Lui alzò le spalle. «Così impari a comprometterti troppo col principale.»

«Senti, Karim, non ho chiesto la tua opinione per sentirmi fare osservazioni volgari.» Gli girò le spalle e prese ad allontanarsi.

«Scusami, scusami!» L’afferrò per un braccio. «Aspetta. Questo nuovo tizio è un mutante?»

«No. Perché me lo chiedi?»

«Si dice in giro che Jeffers stia inserendo nel suo personale un mucchio di mutanti.»

Andie allontanò lo sguardo verso gli alberi esterni.

«È vero», ammise cupa. «Tre questo mese. Cinque il mese scorso. Lo sapevi che Caryl se n’è andata? Non lo sopportava.»

Karim annuì. «La cosa non mi sorprende affatto.»

«La senatrice Jacobsen non aveva mai fatto una cosa del genere.»

«Be’, lei usava metodi diversi.»

«E che altro si dice, in giro?»

«Che gran parte degli orientamenti legislativi appoggiati da Jeffers sono a favore dei mutanti», rispose Karim. «Ma c’era da aspettarselo, credo. Soprattutto dopo l’assassinio della Jacobsen.»

«Eleanor Jacobsen adottava una politica più lungimirante.»

«Be’, secondo me la Jacobsen era meno influenzata da pressioni di parte… specialmente quella cui lei stessa apparteneva.»

Andie si fermò di colpo. «Stai forse insinuando che Stephen sarebbe una pedina dei mutanti?»
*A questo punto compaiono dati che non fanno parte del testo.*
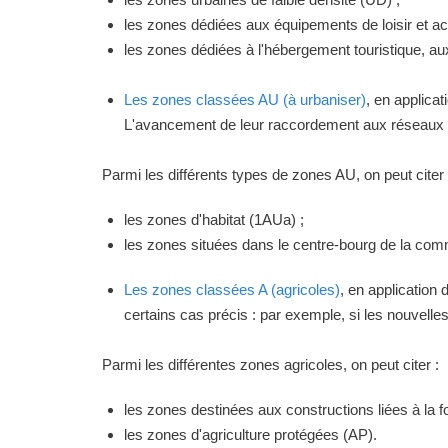
les zones dédiées aux équipements de loisir et act
les zones dédiées à l'hébergement touristique, a
Les zones classées AU (à urbaniser)
, en applica
L'avancement de leur raccordement aux réseaux ou
Parmi les différents types de zones AU, on peut citer 
les zones d'habitat (1AUa) ;
les zones situées dans le centre-bourg de la commu
Les zones classées A (agricoles)
, en application
certains cas précis : par exemple, si les nouvelles 
Parmi les différentes zones agricoles, on peut citer :
les zones destinées aux constructions liées à la f
les zones d'agriculture protégées (AP).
«No. Non credo. Potrebbe anche essere, certo, ma forse è semplicemente molto più attento ai diritti e agli interessi dei suoi simili. Perché mai non dovrebbe volere mutanti fra il suo personale? Chi altro se ne serve, nel Congresso?»

«Davis.»

«E poi?»

Karim la fissava, aspettando. Mordicchiandosi il labbro, lei affrontò il suo sguardo.

«Basta.»

«Vedi, Andie, a mio parere non dovresti dare eccessiva importanza alla cosa. Se io fossi un mutante, l’unico in tutto il Congresso, è molto probabile che vorrei avere qualcuno del mio stesso conio, a lavorare con me. Ma sei davvero così preoccupata per il tuo lavoro?»

Si strinse nelle spalle. «Non lo so. Certo non mi è piaciuto per niente, quello che mi son sentita dire stamattina.»

«E allora domanda chiarimenti. Ma non c’è bisogno che te lo venga a suggerire io. Hai avuto difficoltà a lavorare col nuovo personale?»

«Finora no.»

«Questo rafforza la mia convinzione. Dai retta a me, ti stai creando problemi inutili.»

Karim sbirciò l’orologio.

«Senti, ora bisogna proprio che ti lasci, mi aspettano a pranzo.»

«Grazie, Karim.»

Le carezzò una guancia. «Quando hai bisogno…»

Andie lo guardò andar via in gran fretta. Tornò in Campidoglio da sola.

Sul monitor della scrivania trovò ad attenderla un messaggio di Jeffers: PER L’UNA NON CE LA FACCIO.

Probabilmente è a pranzo con Canay, pensò. Al diavolo. Si mise a battere la circolare fax di dicembre. Tanto valeva pensarci per tempo.

Un’ora dopo, Jeffers varcava con passo agile la soglia.

«Andie! Scusa il ritardo. Pronta per me?»

«Se vogliamo metterla così…» Videotaccuino alla mano lo seguì nel suo ufficio e richiuse la porta.

«Può assistere anche Ben?»

«Direi di no.»

Jeffers la squadrò con scherzoso cipiglio. «Parrebbe una cosa seria.»

Andie non perse tempo in convenevoli. «Stephen, cosa intendevi dire definendomi responsabile dell’ufficio stampa?»

«Che è il tuo lavoro qui dentro.»

«No, è una parte del mio lavoro», precisò lei con voce tagliente. «In aggiunta a compiti di documentazione, amministrazione e contabilità.»